───── DATA EXTRACTS ─────

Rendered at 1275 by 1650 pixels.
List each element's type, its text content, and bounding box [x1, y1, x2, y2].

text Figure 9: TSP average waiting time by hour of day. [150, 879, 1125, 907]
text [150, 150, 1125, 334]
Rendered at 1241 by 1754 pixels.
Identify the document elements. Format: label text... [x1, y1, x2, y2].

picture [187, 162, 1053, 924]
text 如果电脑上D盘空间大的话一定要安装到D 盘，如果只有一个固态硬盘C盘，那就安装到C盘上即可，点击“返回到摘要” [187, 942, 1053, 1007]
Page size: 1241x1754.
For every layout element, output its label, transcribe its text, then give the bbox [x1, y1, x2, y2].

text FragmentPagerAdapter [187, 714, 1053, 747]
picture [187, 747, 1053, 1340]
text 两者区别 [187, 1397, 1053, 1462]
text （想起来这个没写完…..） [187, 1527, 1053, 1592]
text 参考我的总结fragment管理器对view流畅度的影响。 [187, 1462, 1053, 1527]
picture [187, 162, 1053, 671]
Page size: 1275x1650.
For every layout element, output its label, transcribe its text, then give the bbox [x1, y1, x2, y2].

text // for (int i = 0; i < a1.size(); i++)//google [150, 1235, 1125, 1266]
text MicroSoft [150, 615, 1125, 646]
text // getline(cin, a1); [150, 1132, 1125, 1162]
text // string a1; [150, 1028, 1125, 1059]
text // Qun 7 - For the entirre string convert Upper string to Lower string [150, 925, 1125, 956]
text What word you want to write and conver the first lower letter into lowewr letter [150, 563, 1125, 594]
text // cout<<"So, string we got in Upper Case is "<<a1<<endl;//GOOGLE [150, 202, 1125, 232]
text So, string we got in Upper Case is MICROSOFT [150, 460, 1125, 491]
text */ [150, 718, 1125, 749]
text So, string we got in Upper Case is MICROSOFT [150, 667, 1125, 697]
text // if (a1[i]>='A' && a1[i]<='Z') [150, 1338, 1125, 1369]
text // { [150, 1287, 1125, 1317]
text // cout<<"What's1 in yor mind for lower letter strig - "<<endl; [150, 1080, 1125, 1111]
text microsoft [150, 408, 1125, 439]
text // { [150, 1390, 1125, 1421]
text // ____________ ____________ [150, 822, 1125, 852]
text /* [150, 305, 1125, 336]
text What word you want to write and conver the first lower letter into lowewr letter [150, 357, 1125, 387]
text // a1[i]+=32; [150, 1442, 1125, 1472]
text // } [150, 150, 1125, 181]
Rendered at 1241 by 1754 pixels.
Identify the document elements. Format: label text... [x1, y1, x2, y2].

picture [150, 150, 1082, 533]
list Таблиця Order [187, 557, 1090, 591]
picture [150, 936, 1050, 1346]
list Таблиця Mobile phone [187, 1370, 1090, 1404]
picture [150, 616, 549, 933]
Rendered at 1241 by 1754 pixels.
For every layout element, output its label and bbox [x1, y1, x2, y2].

─────

§ PROBLEM TO WORK ON: An exact copy of all the records above is needed.

§ TASK SOLUTION:
Rendered at 1275 by 1650 pixels.
List each element's type, its text content, and bounding box [x1, y1, x2, y2].

text Figure 9: TSP average waiting time by hour of day. [150, 879, 1125, 907]
text [150, 150, 1125, 334]
Rendered at 1241 by 1754 pixels.
Identify the document elements. Format: label text... [x1, y1, x2, y2].

picture [187, 162, 1053, 924]
text 如果电脑上D盘空间大的话一定要安装到D 盘，如果只有一个固态硬盘C盘，那就安装到C盘上即可，点击“返回到摘要” [187, 942, 1053, 1007]
Page size: 1241x1754.
For every layout element, output its label, transcribe its text, then give the bbox [x1, y1, x2, y2].

text FragmentPagerAdapter [187, 714, 1053, 747]
picture [187, 747, 1053, 1340]
text 两者区别 [187, 1397, 1053, 1462]
text （想起来这个没写完…..） [187, 1527, 1053, 1592]
text 参考我的总结fragment管理器对view流畅度的影响。 [187, 1462, 1053, 1527]
picture [187, 162, 1053, 671]
Page size: 1275x1650.
For every layout element, output its label, transcribe its text, then give the bbox [x1, y1, x2, y2].

text // for (int i = 0; i < a1.size(); i++)//google [150, 1235, 1125, 1266]
text MicroSoft [150, 615, 1125, 646]
text // getline(cin, a1); [150, 1132, 1125, 1162]
text // string a1; [150, 1028, 1125, 1059]
text // Qun 7 - For the entirre string convert Upper string to Lower string [150, 925, 1125, 956]
text What word you want to write and conver the first lower letter into lowewr letter [150, 563, 1125, 594]
text // cout<<"So, string we got in Upper Case is "<<a1<<endl;//GOOGLE [150, 202, 1125, 232]
text So, string we got in Upper Case is MICROSOFT [150, 460, 1125, 491]
text */ [150, 718, 1125, 749]
text So, string we got in Upper Case is MICROSOFT [150, 667, 1125, 697]
text // if (a1[i]>='A' && a1[i]<='Z') [150, 1338, 1125, 1369]
text // { [150, 1287, 1125, 1317]
text // cout<<"What's1 in yor mind for lower letter strig - "<<endl; [150, 1080, 1125, 1111]
text microsoft [150, 408, 1125, 439]
text // { [150, 1390, 1125, 1421]
text // ____________ ____________ [150, 822, 1125, 852]
text /* [150, 305, 1125, 336]
text What word you want to write and conver the first lower letter into lowewr letter [150, 357, 1125, 387]
text // a1[i]+=32; [150, 1442, 1125, 1472]
text // } [150, 150, 1125, 181]
Rendered at 1241 by 1754 pixels.
Identify the document elements. Format: label text... [x1, y1, x2, y2].

picture [150, 150, 1082, 533]
list Таблиця Order [187, 557, 1090, 591]
picture [150, 936, 1050, 1346]
list Таблиця Mobile phone [187, 1370, 1090, 1404]
picture [150, 616, 549, 933]
Rendered at 1241 by 1754 pixels.
For every layout element, output its label and bbox [x1, y1, x2, y2].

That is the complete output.